**Your objective**
What is needed is a copy of each line in the listing below that contains "judged".

▶

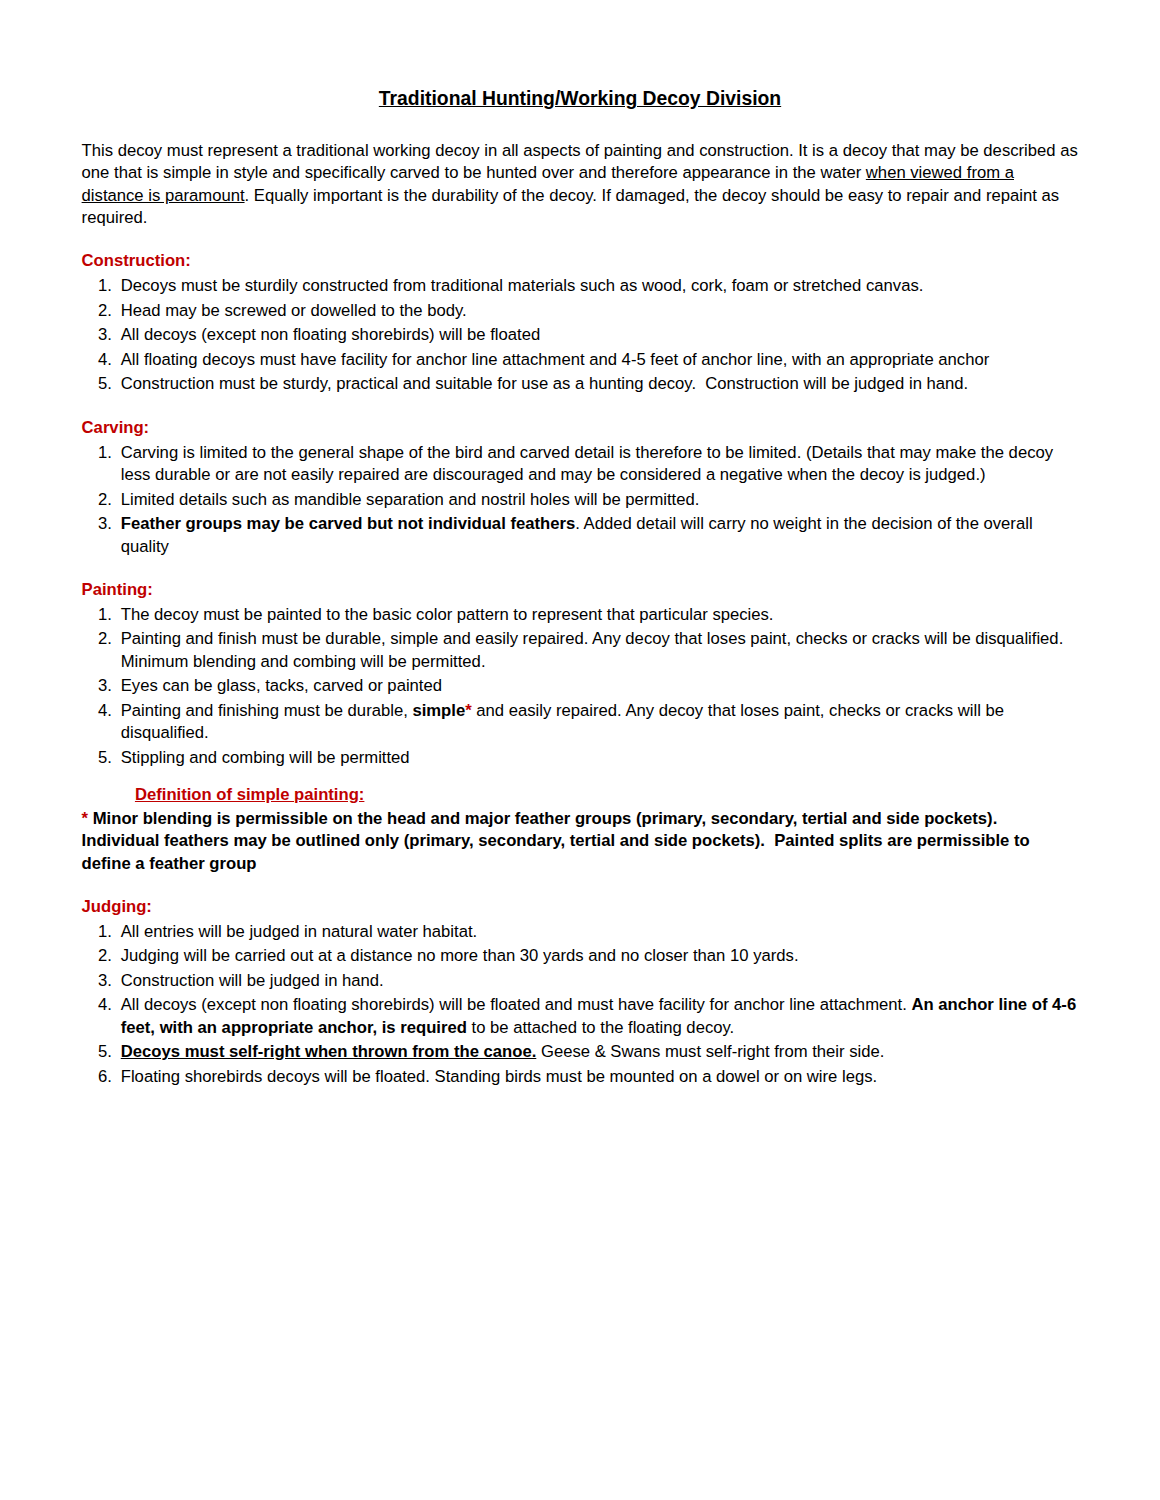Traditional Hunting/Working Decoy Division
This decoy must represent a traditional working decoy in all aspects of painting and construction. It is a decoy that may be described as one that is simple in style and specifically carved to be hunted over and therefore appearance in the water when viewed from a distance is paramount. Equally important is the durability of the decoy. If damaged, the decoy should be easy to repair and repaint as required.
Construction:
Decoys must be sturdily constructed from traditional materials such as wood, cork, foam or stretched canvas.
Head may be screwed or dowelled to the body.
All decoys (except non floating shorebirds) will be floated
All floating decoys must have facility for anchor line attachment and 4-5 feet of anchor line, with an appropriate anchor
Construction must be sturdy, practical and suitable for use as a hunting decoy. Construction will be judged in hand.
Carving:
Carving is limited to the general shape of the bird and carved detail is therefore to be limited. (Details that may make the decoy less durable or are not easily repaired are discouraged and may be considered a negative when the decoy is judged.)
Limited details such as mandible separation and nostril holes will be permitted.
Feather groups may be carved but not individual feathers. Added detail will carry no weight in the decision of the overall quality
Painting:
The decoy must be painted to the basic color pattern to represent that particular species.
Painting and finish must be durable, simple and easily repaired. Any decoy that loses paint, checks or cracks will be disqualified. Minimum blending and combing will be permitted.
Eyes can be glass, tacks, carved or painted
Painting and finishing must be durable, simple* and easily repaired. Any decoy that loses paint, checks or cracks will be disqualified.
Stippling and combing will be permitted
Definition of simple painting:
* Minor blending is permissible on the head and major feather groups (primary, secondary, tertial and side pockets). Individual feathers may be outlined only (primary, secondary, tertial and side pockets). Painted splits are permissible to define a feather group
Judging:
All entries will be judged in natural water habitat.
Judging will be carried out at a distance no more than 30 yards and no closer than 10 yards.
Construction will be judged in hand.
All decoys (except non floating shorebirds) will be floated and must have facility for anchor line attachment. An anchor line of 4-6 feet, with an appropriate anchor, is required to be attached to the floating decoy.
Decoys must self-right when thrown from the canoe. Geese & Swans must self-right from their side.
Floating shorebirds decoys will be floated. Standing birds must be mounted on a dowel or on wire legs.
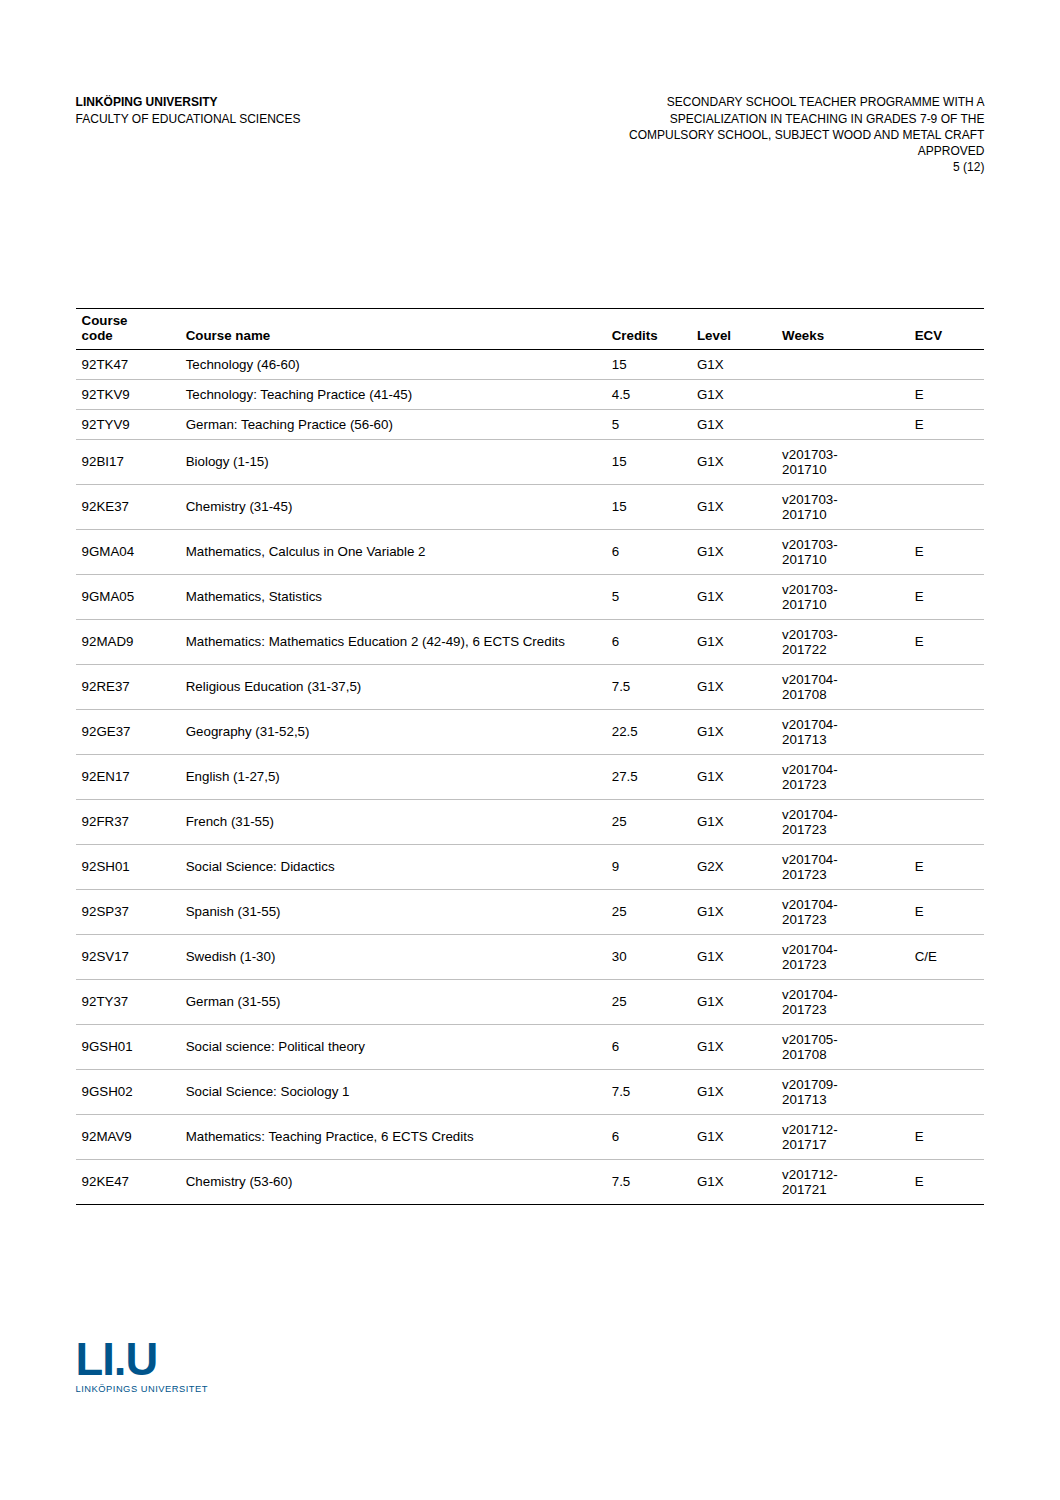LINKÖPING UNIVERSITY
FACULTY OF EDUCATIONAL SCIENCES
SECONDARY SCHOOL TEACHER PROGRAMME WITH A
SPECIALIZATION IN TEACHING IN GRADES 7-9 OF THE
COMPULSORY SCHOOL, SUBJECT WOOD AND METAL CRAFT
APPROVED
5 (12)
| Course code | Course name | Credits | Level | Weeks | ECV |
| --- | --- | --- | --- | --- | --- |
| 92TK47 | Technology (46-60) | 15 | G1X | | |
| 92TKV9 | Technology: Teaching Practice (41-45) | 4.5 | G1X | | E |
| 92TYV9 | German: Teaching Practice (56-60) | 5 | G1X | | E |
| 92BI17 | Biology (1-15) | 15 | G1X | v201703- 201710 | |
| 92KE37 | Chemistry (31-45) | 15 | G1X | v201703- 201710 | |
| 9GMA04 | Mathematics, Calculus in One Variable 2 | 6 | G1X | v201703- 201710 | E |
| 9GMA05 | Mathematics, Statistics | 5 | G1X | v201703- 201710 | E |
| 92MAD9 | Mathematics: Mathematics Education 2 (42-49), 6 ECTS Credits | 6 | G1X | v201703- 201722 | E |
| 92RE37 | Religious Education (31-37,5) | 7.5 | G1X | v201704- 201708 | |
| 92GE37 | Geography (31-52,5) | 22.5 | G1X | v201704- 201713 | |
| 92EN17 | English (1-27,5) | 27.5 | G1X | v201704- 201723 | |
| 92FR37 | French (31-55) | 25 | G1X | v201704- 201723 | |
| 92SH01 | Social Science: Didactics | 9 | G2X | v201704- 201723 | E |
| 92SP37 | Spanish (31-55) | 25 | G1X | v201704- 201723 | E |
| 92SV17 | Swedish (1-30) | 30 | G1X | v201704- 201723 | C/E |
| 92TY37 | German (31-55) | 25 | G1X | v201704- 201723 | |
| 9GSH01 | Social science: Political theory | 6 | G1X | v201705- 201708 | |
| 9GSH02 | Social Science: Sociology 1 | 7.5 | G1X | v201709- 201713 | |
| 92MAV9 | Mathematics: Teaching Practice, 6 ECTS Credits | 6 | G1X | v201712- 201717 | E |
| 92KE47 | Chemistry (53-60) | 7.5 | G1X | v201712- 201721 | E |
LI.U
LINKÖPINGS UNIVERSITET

◀

**Exercise solution**
Construction must be sturdy, practical and suitable for use as a hunting decoy. Construction will be judged in hand.
Carving is limited to the general shape of the bird and carved detail is therefore to be limited. (Details that may make the decoy less durable or are not easily repaired are discouraged and may be considered a negative when the decoy is judged.)
All entries will be judged in natural water habitat.
Construction will be judged in hand.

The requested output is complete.